In many ways, The Unknown Girl is an inversion of some of the earlier Dardenne films. When Jenny confronts Bryan’s father, he can only confess if she looks away. Not surprisingly, that confession doesn’t have the same transformative power as do climactic moments in La promesse or L’Enfant, where repentance is linked with face-to-face contact. This confession further alienates Bryan’s father rather than re-integrating him into human society. Immediately afterward, he retreats to Jenny’s washroom where his subsequent actions suggest a deepening despair rather than the beginning of healing.

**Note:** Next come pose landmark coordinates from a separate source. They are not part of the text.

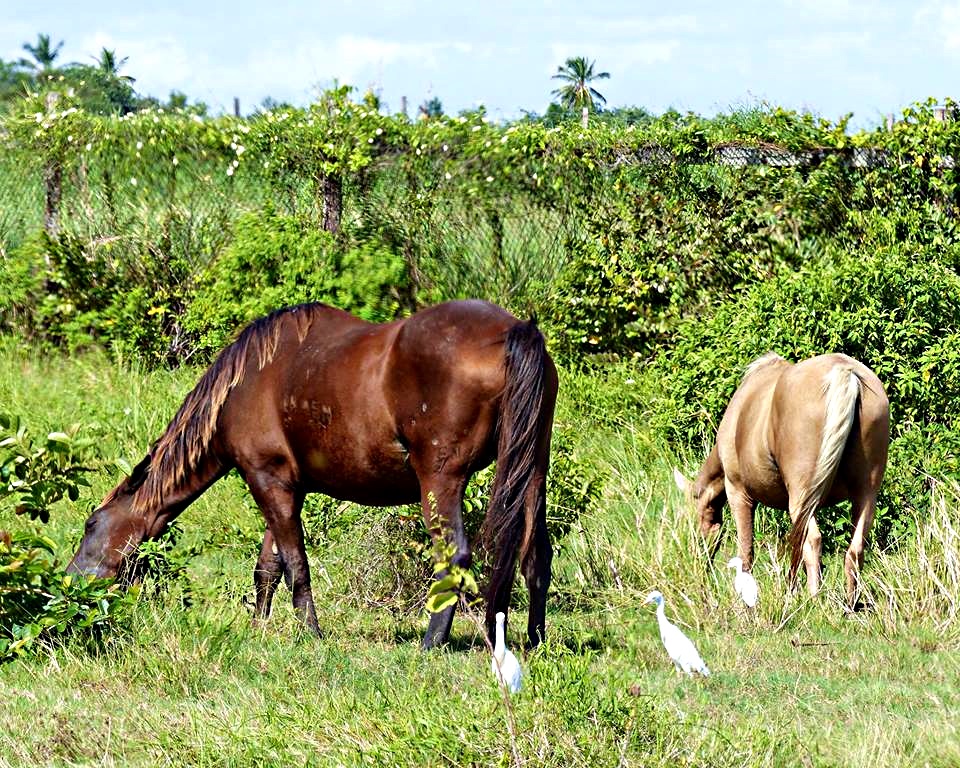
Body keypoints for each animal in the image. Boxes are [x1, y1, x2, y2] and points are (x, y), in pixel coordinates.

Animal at [67, 300, 560, 648]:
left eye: (91, 524)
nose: (70, 583)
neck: (242, 384)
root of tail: (515, 330)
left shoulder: (267, 480)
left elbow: (296, 565)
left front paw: (311, 632)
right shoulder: (285, 486)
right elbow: (268, 566)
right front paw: (258, 628)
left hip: (440, 482)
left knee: (454, 557)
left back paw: (432, 642)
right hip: (533, 471)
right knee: (536, 555)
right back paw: (533, 640)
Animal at [680, 352, 888, 608]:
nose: (698, 559)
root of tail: (845, 372)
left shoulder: (737, 492)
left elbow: (746, 551)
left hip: (800, 496)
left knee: (812, 542)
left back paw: (813, 600)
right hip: (865, 494)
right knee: (855, 550)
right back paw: (849, 606)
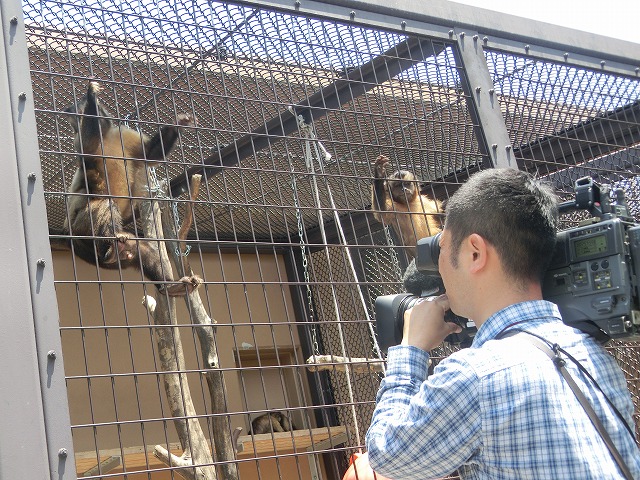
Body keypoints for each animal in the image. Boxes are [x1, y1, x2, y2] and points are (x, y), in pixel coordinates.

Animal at [63, 80, 200, 294]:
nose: (78, 120)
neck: (105, 136)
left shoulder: (121, 133)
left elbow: (150, 154)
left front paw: (178, 124)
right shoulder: (81, 140)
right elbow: (88, 156)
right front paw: (92, 95)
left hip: (125, 250)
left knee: (142, 251)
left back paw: (170, 287)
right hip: (80, 231)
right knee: (103, 202)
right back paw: (109, 245)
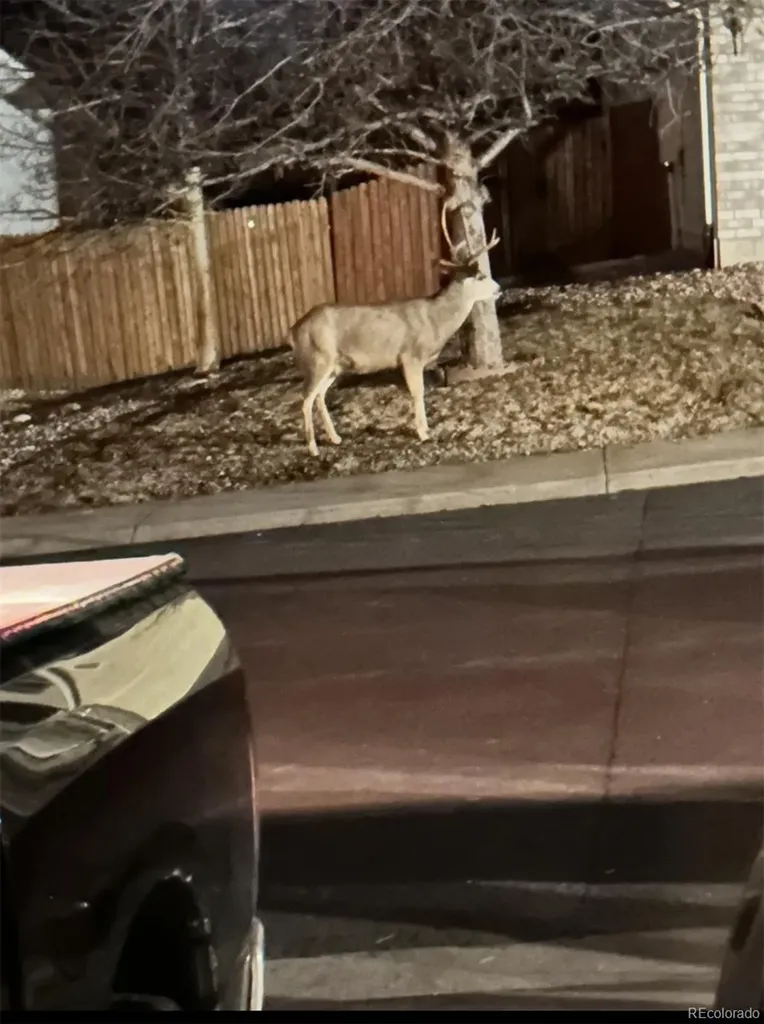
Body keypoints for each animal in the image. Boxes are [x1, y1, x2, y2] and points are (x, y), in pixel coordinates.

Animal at [286, 203, 501, 456]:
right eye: (481, 276)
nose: (498, 288)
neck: (435, 319)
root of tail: (293, 331)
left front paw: (426, 430)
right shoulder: (410, 356)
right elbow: (418, 392)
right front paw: (423, 433)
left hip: (335, 365)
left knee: (319, 396)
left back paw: (336, 438)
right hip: (317, 358)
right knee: (305, 400)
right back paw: (313, 448)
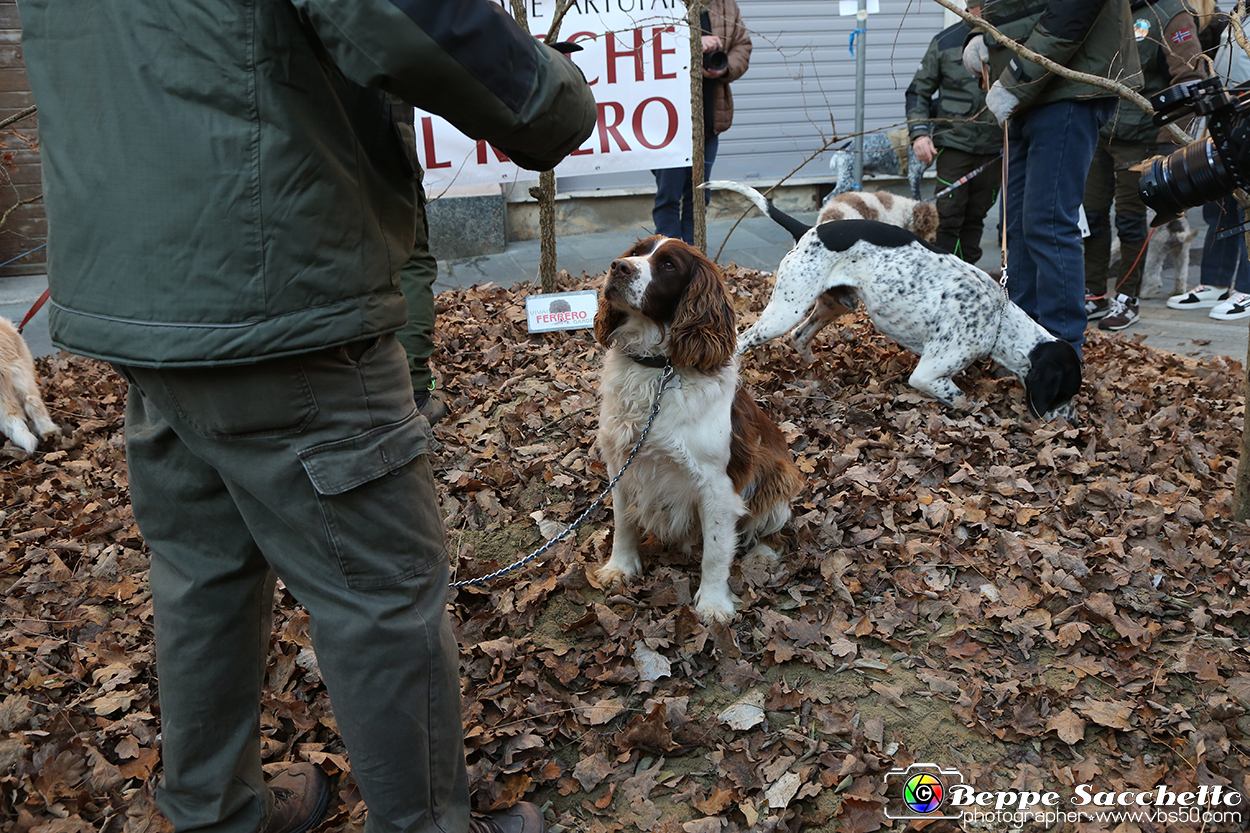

What are we to make of this? Jenny’s actions throughout the film have felt more like penance than transformation to me, and it is hard for me to escape the nagging feeling that Jenny has also been denied the face-to-face interaction with the woman she feels she wronged. The only way to get the unknown girl out of their “heads” the movie seems to argue is for the guilty parties to have her physical body in front of their faces. But that body has been destroyed and its absence haunts the film as well as the characters.

Jenny can’t look the unknown girl in the face. All she can do is resolve to do so for those like her, to stay at practice, to be physically present to those who she initially looked past.

It is perhaps a sign of my own cynicism that I question the efficacy of this coping mechanism. I picture Jenny in five or ten years burnt out rather than fulfilled. Paradoxically, at the end of Two Days, One Night, Sandra finds solidarity with some of her community even as she becomes more physically isolated. Jenny remains physically integrated with her community, but her attempts at forging a deeper personal connection, such as trying to be a mentor to Julien, are rebuffed.

The title The Unknown Girl is obviously ambiguous. The slain prostitute is unknown to Jenny, but she remains largely a mystery to us. To the extent that is so, the film appears to me to lament the widening gaps between humans in the modern world rather than, as we have seen in the other films, celebrating the moments where isolated characters are able to bridge those gaps.